The rhythms of pastoral practice in a sixth form college

This article summarises research in progress that represents a rehearsal of concept with unconventional methodologies and approaches looking at the work of pastoral practitioners in a sixth form college. Pastoral work is even more important now than ever and as the demands have increased there is a need for professionals to have a comprehensive look at the working practice and environment that staff operate within. How can we look beyond the surface of pastoral practice in a way that allows us to understand and develop practice? I am proposing that methodological innovation is necessary to critically tackle and understand the ‘lived experience’, and ‘troubling’ issues that pastoral practitioners and educators face especially in moments of extremis- such as Covid.

Kevin Dajee
Chartered Psychologist and Educator

Hands held on blue background

Tuesday 21st February 2021- a selected extract from the autoethnographic writings of a researcher

“The machine delivers consistently and rapidly each time; at the touch of a button, the light turns off but it keeps the coffee warm in the carafe until I’m ready to pour, but this device is only able to function with my intervention having plugged it in, programmed, filled it with both the right amount of water and ground coffee for my particular taste. Feeling in complete control, I receive exactly what I had expected.

I’m sitting at my spot at the bar table, and as I sit back with my hot, tailor-made, freshly brewed Columbian roast looking outside at the same robins that visit. It feels like it’s a weekend, until my 45-minute vibration alert on my phones notifies me of a lesson that I am required to carry out as today is only Tuesday, it is a day I work from home (WFH); a familiar, but a restarted practice that is now looking like it will last for the next few months.Am I working from home or sleeping at work?

Although I can hear family in another room, the sounds are of them clicking buttons, talking through headsets and responding to notifications and phone calls. Logging in, I’m already hit with a multitude of sounds alerting me to new information from several different platforms. I am now swamped with several emails, messages on MS Teams and comments that require a response. This is strange, but no longer unusual. In fact, I’ve been here before. No sooner were we preparing to get back on-site to work in January that the government threw us yet another academic-related U-turn requesting that we work from home at very short notice.

I click the ‘Join’ button to MS Teams knowing what it took to get me here, to the point where I can respond with confidence to what I am doing, my new best friend and colleague is LAP265, I don’t need to refer to the sticker at the top to identify them anymore when I need to troubleshoot with an IT technician. I am exposed to yet more initials on the screen and myself in yet another artificial background.

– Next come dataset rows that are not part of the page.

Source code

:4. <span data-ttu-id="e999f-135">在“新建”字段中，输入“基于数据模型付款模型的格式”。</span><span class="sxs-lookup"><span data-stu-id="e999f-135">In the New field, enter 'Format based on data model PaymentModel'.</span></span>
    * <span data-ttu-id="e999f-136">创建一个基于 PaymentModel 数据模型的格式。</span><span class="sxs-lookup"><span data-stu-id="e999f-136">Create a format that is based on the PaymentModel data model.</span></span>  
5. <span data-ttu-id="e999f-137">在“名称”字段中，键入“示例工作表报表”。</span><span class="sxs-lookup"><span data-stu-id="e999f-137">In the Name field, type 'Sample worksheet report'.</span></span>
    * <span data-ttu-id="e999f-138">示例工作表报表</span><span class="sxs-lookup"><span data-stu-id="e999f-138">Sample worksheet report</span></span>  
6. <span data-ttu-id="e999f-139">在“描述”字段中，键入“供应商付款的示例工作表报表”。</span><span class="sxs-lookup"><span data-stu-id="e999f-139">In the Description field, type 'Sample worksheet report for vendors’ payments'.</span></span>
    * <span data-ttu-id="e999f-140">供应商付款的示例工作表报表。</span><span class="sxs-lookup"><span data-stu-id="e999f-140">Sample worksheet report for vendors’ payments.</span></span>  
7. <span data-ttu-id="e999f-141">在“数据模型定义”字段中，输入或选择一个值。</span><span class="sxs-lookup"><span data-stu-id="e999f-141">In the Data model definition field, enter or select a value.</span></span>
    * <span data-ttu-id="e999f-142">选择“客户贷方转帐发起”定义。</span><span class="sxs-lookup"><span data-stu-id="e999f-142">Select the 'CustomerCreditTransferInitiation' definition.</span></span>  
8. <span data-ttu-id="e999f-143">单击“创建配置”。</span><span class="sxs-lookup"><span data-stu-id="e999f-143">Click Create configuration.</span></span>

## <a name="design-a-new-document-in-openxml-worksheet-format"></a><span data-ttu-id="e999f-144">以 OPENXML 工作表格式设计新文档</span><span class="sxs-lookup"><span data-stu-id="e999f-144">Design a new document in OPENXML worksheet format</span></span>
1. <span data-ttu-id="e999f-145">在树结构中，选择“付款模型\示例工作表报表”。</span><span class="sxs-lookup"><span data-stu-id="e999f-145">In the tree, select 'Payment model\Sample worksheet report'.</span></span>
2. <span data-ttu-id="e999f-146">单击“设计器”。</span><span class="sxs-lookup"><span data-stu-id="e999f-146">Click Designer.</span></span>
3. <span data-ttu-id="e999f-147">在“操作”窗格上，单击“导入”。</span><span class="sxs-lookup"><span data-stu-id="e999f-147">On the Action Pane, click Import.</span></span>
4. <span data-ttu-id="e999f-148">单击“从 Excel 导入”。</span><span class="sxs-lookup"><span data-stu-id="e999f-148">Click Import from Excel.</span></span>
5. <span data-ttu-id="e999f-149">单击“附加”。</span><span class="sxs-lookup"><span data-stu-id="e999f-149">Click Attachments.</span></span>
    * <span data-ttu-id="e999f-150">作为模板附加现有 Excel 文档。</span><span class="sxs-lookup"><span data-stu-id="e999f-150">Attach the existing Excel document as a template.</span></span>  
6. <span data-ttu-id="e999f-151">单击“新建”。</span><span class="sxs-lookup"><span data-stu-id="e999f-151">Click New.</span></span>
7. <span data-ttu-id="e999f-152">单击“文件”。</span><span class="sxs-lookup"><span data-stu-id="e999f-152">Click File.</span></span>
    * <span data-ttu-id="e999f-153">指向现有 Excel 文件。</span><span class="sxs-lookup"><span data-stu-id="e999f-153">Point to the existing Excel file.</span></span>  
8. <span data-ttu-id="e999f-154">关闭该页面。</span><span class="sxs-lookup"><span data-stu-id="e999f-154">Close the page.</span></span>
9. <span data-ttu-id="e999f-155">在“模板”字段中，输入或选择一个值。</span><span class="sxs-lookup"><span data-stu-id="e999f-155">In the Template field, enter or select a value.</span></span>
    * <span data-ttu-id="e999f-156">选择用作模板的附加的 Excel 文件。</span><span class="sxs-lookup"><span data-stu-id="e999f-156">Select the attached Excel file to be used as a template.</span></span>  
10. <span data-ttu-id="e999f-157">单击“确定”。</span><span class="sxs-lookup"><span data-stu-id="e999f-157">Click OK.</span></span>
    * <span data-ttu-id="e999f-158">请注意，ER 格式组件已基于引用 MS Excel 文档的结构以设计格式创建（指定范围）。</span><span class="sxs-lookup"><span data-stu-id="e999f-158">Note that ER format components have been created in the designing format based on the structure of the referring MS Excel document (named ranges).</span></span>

Like it or not, I have now become one with the machine, this familiar headwear is connected directly to LAP265, I am synchronised with material items that used to be simply tools, to the point where I now wonder which entity is ‘clicking’ who into existence?

Methodology

As a researcher, I looked at combining Hauntological concepts (pasts and returns), Rhythmanalysis, and Autoethnography with Interpretative Phenomenological Analysis (IPA) to determine a systematic and reliable way to detect rhythms and themes of interest. Semi-structured interviews with a pastoral practitioner and autoethnographic writings of the researcher (who is involved in the development of pastoral practice) were analysed using IPA.

I wanted to see if I could observe behaviours through a Lefebvrian lens, but to offer further reliability in how rhythms can be detected. Notions of temporality, space, returns and repetitions, rhythms, disruptions and moments that affect professional practices for both myself and pastoral staff, rhythms that are ‘slow’, hidden, unconscious, destroyed and recreated rhythms and how they are linked rather than fragmented were of interest in understanding ‘lived experiences’ (Lefebvre, 2004).

The Results and Rhythms detected by IPA

Analysis of the data revealed six master superordinate themes and ten subordinate themes whilst using IPA and these can be seen as interconnecting themes that are rhythmic in terms of how participants described their ‘lived experiences’ (see Figure 1 below). The findings from participants though are not a primary goal of this paper, but it does provide some insight into the outcomes and ability of IPA to detect rhythms in pastoral practice.

Figure 1: Showing rhythmic patterns as six superordinate themes and ten subordinate themes identified using IPA

The findings in this instance (for now) are less significant to the aims but are reported to show the outcomes and potential analytical techniques of IPA that can be applied to demonstrate rhythmic pastoral practice. This ‘close-to-practice’ approach demonstrates that this innovative combined approach can be used as part of a wider thesis to study several key moments that pastoral staff have needed to work under and is a means to develop pastoral professional practice and respond to training needs in this area.